Start of Given data
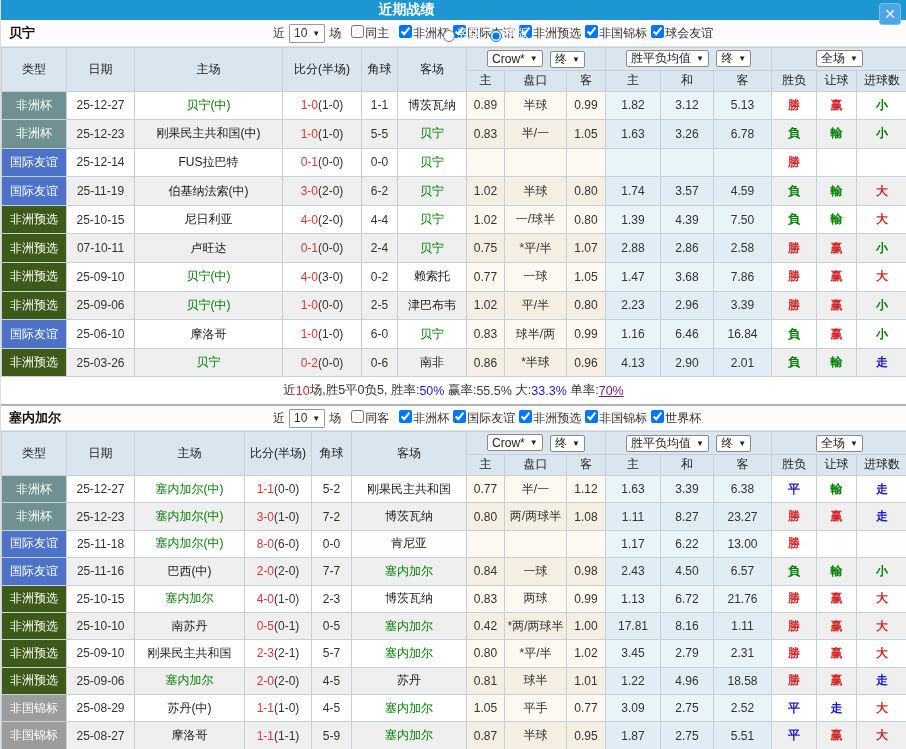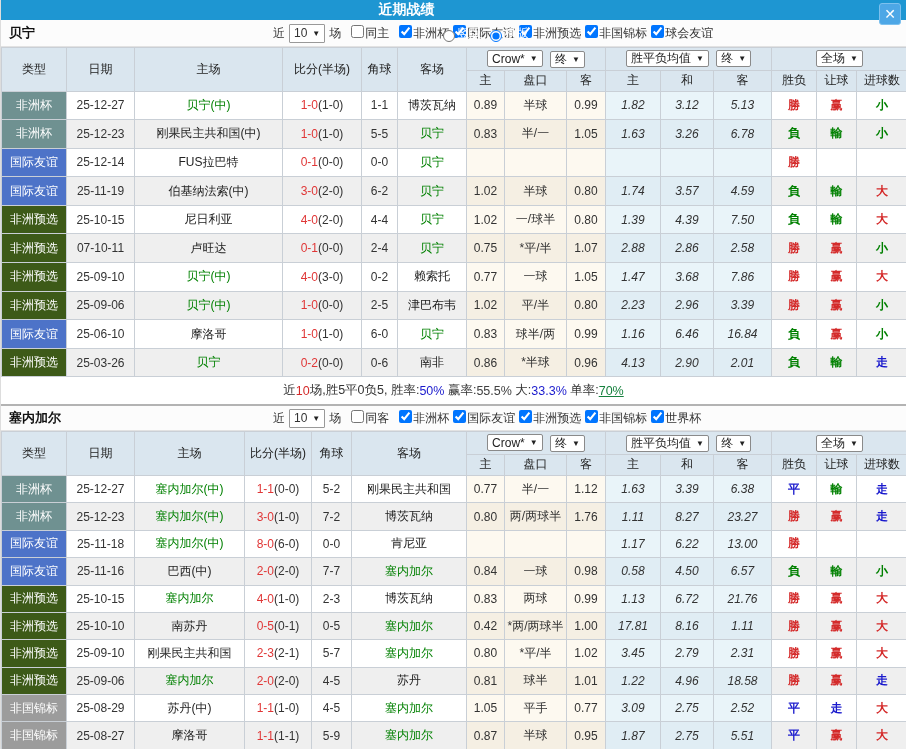--- a/index.html
+++ b/index.html
@@ -32,21 +32,21 @@
   th,td{border:1px solid #c9cfd6;overflow:hidden;white-space:nowrap;font-weight:normal;}
   thead th{background:var(--headerbg);height:21px;color:#222;}
   thead .grp{padding:2px 0;}
   .hsel{display:inline-flex;align-items:center;background:#fff;border:1px solid #8a8a8a;border-radius:2px;height:17px;padding:0 4px;margin:0 2px;font-size:12px;cursor:pointer;}
   tbody tr{height:28.6px;background:#fff;}
   .tbl-sen tbody tr{height:27.4px;}
   tbody tr:nth-child(even){background:var(--stripe);}
   td.c-type{color:#fff;font-size:12px;}
   td.c-odds{background:var(--cream);}
   tbody tr:nth-child(even) td.c-odds{background:var(--cream2);}
-  td.c-avg{background:var(--lblue);font-style:italic;}
+  td.c-avg{background:var(--lblue);}
   tbody tr:nth-child(even) td.c-avg{background:var(--lblue2);}
   td.c-team{color:#222;}
   td.c-team.hl{color:var(--green);}
   .sc{color:var(--scorered);}
   .ht{color:#333;}
   td.c-res{font-weight:bold;}
   
   .summary-row{height:27px;display:flex;align-items:center;justify-content:center;font-size:12.5px;background:#fff;}
   .summary-row span{white-space:pre;}
 </style>
@@ -346,21 +346,21 @@
   <div class="summary-row">
       <span style="color: rgb(51, 51, 51);">近</span>
       <span style="color: rgb(212, 42, 42);">10</span>
       <span style="color: rgb(51, 51, 51);">场,胜5平0负5, 胜率:</span>
       <span style="color: rgb(26, 26, 205);">50%</span>
       <span style="color: rgb(51, 51, 51);"> 赢率:</span>
       <span style="color: #404040;">55.5%</span>
       <span style="color: rgb(51, 51, 51);"> 大:</span>
       <span style="color: rgb(26, 26, 205);">33.3%</span>
       <span style="color: rgb(51, 51, 51);"> 单率:</span>
-      <span style="color: #15803d; text-decoration: underline;">70%</span>
+      <span style="color: #701a75; text-decoration: underline;">70%</span>
     </div>
 
   <div class="filter-row sep">
     <span class="team-name">塞内加尔</span>
     <span>近</span>
     <span class="selbox">
       <span>10</span>
       <span class="caret"></span>
     </span>
     <span>场</span>
@@ -477,21 +477,21 @@
         </tr>
         <tr>
           <td class="c-type" style="background: rgb(111, 145, 145);">非洲杯</td>
           <td class="c-date">25-12-23</td>
           <td class="c-team hl">塞内加尔(中)</td>
           <td class="c-score"><span class="sc">3-0</span><span class="ht">(1-0)</span></td>
           <td class="c-corner">7-2</td>
           <td class="c-team">博茨瓦纳</td>
           <td class="c-odds">0.80</td>
           <td class="c-odds">两/两球半</td>
-          <td class="c-odds">1.76</td>
+          <td class="c-odds">1.08</td>
           <td class="c-avg">1.11</td>
           <td class="c-avg">8.27</td>
           <td class="c-avg">23.27</td>
           <td class="c-res" style="color: rgb(212, 42, 42);">勝</td>
           <td class="c-res" style="color: rgb(212, 42, 42);">赢</td>
           <td class="c-res" style="color: rgb(26, 26, 205);">走</td>
         </tr>
         <tr>
           <td class="c-type" style="background: rgb(77, 115, 200);">国际友谊</td>
           <td class="c-date">25-11-18</td>
@@ -512,21 +512,21 @@
         <tr>
           <td class="c-type" style="background: rgb(77, 115, 200);">国际友谊</td>
           <td class="c-date">25-11-16</td>
           <td class="c-team">巴西(中)</td>
           <td class="c-score"><span class="sc">2-0</span><span class="ht">(2-0)</span></td>
           <td class="c-corner">7-7</td>
           <td class="c-team hl">塞内加尔</td>
           <td class="c-odds">0.84</td>
           <td class="c-odds">一球</td>
           <td class="c-odds">0.98</td>
-          <td class="c-avg">0.58</td>
+          <td class="c-avg">2.43</td>
           <td class="c-avg">4.50</td>
           <td class="c-avg">6.57</td>
           <td class="c-res" style="color: rgb(0, 128, 0);">負</td>
           <td class="c-res" style="color: rgb(0, 128, 0);">輸</td>
           <td class="c-res" style="color: rgb(0, 128, 0);">小</td>
         </tr>
         <tr>
           <td class="c-type" style="background: rgb(61, 90, 24);">非洲预选</td>
           <td class="c-date">25-10-15</td>
           <td class="c-team hl">塞内加尔</td>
End of Given data
#### Work request
The records above, copied word for word without the pictures, are what should be output.

#### Response box
--- a/index.html
+++ b/index.html
@@ -32,21 +32,21 @@
   th,td{border:1px solid #c9cfd6;overflow:hidden;white-space:nowrap;font-weight:normal;}
   thead th{background:var(--headerbg);height:21px;color:#222;}
   thead .grp{padding:2px 0;}
   .hsel{display:inline-flex;align-items:center;background:#fff;border:1px solid #8a8a8a;border-radius:2px;height:17px;padding:0 4px;margin:0 2px;font-size:12px;cursor:pointer;}
   tbody tr{height:28.6px;background:#fff;}
   .tbl-sen tbody tr{height:27.4px;}
   tbody tr:nth-child(even){background:var(--stripe);}
   td.c-type{color:#fff;font-size:12px;}
   td.c-odds{background:var(--cream);}
   tbody tr:nth-child(even) td.c-odds{background:var(--cream2);}
-  td.c-avg{background:var(--lblue);font-style:italic;}
+  td.c-avg{background:var(--lblue);}
   tbody tr:nth-child(even) td.c-avg{background:var(--lblue2);}
   td.c-team{color:#222;}
   td.c-team.hl{color:var(--green);}
   .sc{color:var(--scorered);}
   .ht{color:#333;}
   td.c-res{font-weight:bold;}
   
   .summary-row{height:27px;display:flex;align-items:center;justify-content:center;font-size:12.5px;background:#fff;}
   .summary-row span{white-space:pre;}
 </style>
@@ -346,21 +346,21 @@
   <div class="summary-row">
       <span style="color: rgb(51, 51, 51);">近</span>
       <span style="color: rgb(212, 42, 42);">10</span>
       <span style="color: rgb(51, 51, 51);">场,胜5平0负5, 胜率:</span>
       <span style="color: rgb(26, 26, 205);">50%</span>
       <span style="color: rgb(51, 51, 51);"> 赢率:</span>
       <span style="color: #404040;">55.5%</span>
       <span style="color: rgb(51, 51, 51);"> 大:</span>
       <span style="color: rgb(26, 26, 205);">33.3%</span>
       <span style="color: rgb(51, 51, 51);"> 单率:</span>
-      <span style="color: #15803d; text-decoration: underline;">70%</span>
+      <span style="color: #701a75; text-decoration: underline;">70%</span>
     </div>
 
   <div class="filter-row sep">
     <span class="team-name">塞内加尔</span>
     <span>近</span>
     <span class="selbox">
       <span>10</span>
       <span class="caret"></span>
     </span>
     <span>场</span>
@@ -477,21 +477,21 @@
         </tr>
         <tr>
           <td class="c-type" style="background: rgb(111, 145, 145);">非洲杯</td>
           <td class="c-date">25-12-23</td>
           <td class="c-team hl">塞内加尔(中)</td>
           <td class="c-score"><span class="sc">3-0</span><span class="ht">(1-0)</span></td>
           <td class="c-corner">7-2</td>
           <td class="c-team">博茨瓦纳</td>
           <td class="c-odds">0.80</td>
           <td class="c-odds">两/两球半</td>
-          <td class="c-odds">1.76</td>
+          <td class="c-odds">1.08</td>
           <td class="c-avg">1.11</td>
           <td class="c-avg">8.27</td>
           <td class="c-avg">23.27</td>
           <td class="c-res" style="color: rgb(212, 42, 42);">勝</td>
           <td class="c-res" style="color: rgb(212, 42, 42);">赢</td>
           <td class="c-res" style="color: rgb(26, 26, 205);">走</td>
         </tr>
         <tr>
           <td class="c-type" style="background: rgb(77, 115, 200);">国际友谊</td>
           <td class="c-date">25-11-18</td>
@@ -512,21 +512,21 @@
         <tr>
           <td class="c-type" style="background: rgb(77, 115, 200);">国际友谊</td>
           <td class="c-date">25-11-16</td>
           <td class="c-team">巴西(中)</td>
           <td class="c-score"><span class="sc">2-0</span><span class="ht">(2-0)</span></td>
           <td class="c-corner">7-7</td>
           <td class="c-team hl">塞内加尔</td>
           <td class="c-odds">0.84</td>
           <td class="c-odds">一球</td>
           <td class="c-odds">0.98</td>
-          <td class="c-avg">0.58</td>
+          <td class="c-avg">2.43</td>
           <td class="c-avg">4.50</td>
           <td class="c-avg">6.57</td>
           <td class="c-res" style="color: rgb(0, 128, 0);">負</td>
           <td class="c-res" style="color: rgb(0, 128, 0);">輸</td>
           <td class="c-res" style="color: rgb(0, 128, 0);">小</td>
         </tr>
         <tr>
           <td class="c-type" style="background: rgb(61, 90, 24);">非洲预选</td>
           <td class="c-date">25-10-15</td>
           <td class="c-team hl">塞内加尔</td>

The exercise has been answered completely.